No es raro que las personas que asisten juntas a la iglesia durante años no se conozcan bien. Pueden estar en diferentes grupos de edad o círculos sociales. Pero con algo como VBS, esas barreras se eliminan para que todos trabajen juntos.
Un par de hombres que viajan juntos en la camioneta de la iglesia en VBS pueden tener conversaciones entre ellos que de otra manera no tendrían. Una pareja joven trabaja junto a una pareja mayor y aprende de ellos.
Cuando necesitamos «todas las manos a la obra», nuestras diferencias se dejan de lado para lograr un objetivo común. La iglesia se acerca más a medida que eliminamos las barreras trabajando juntos por algo.
2. La iglesia crece en el discipulado.
Cuando se trabaja hacia una meta común, es probable que una persona más joven forme equipo con alguien con más experiencia que ellos. De esta manera, los miembros de iglesia mayores y más sabios pueden enseñar a los más jóvenes en formas que consisten en algo más que un simple estudio de la Biblia.
Los cristianos más jóvenes pueden aprender a dirigir un clase de niños en edad preescolar, planee refrigerios para 100 niños hambrientos, organice el culto para los niños, ejecute sonido, mueva a los niños de una clase a otra y planifique un estudio bíblico.

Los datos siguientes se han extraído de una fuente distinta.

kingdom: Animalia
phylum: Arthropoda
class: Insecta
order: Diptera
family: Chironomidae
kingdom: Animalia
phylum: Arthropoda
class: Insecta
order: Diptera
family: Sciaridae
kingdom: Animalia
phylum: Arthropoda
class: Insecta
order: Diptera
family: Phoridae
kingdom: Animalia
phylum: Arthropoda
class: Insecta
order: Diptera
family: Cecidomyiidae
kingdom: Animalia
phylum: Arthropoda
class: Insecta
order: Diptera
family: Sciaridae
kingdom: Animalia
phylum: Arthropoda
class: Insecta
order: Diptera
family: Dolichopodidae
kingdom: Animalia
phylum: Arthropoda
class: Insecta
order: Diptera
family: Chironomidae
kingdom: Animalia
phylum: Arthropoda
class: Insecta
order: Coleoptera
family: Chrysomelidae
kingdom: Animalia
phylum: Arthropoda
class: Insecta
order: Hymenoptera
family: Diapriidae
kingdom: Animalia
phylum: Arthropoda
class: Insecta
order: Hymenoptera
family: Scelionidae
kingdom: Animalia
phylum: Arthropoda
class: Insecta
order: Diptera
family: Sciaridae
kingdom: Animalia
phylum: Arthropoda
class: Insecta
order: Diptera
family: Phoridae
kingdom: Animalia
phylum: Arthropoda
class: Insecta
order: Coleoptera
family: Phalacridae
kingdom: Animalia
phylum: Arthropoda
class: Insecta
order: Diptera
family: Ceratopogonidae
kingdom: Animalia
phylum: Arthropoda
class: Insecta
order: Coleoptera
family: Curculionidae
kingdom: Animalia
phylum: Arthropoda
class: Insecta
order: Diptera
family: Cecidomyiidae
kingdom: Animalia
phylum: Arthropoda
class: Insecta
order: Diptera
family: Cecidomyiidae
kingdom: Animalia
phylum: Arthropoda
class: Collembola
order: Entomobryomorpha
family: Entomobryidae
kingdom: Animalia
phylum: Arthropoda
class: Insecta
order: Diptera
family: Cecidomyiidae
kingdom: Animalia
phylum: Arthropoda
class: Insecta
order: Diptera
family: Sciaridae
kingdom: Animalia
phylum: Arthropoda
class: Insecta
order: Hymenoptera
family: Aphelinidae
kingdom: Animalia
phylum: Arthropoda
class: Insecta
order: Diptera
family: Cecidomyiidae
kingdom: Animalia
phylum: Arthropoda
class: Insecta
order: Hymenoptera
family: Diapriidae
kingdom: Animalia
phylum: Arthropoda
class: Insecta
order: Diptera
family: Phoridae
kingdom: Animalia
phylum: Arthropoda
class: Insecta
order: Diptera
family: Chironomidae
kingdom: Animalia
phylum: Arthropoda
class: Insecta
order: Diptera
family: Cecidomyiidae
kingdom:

La iglesia no solo está brindando un ministerio efectivo esa semana ; también está capacitando a futuros trabajadores para los próximos años.
3. La iglesia crece en su testimonio.
El mundo en el que vivimos está cada vez más dividido en todas las líneas imaginables. Cuando la iglesia trabaja unida para lograr una meta común, enviamos el mensaje al mundo de que hay algo diferente en la iglesia.
En una iglesia, no hay líneas étnicas o de clase. La iglesia que trabaja unida es un hermoso cuadro del reino de Dios. La comunidad observa y aprende de todo lo que hace la iglesia.
Los resultados duraderos de la EBV
La Escuela Bíblica de Vacaciones es una de esas cosas que te hace feliz dos veces: cuando comienza y cuando termina. Los resultados de VBS duran mucho después de que se aspiran las últimas migajas.
A través del ministerio de VBS, muchos niños comienzan una relación de por vida con Cristo, creando resultados que duran para siempre. A través de VBS, las iglesias se parecen más a Jesús y están mejor equipadas para manejar las necesidades del próximo ministerio que surjan.
No veas a VBS solo como un ministerio que la iglesia brinda a los niños. No vea VBS como el final. Véalo como el comienzo de su iglesia trabajando juntos para llevar el evangelio a su comunidad.
Luke Holmes
@lukeholmes
Luke es esposo de Sara, padre de tres niñas y, desde 2011, pastor de la Primera Iglesia Bautista de Tishomingo, Oklahoma. Se graduó del Seminario Teológico Bautista del Medio Oeste y se lo puede encontrar en línea en LukeAHolmes.com.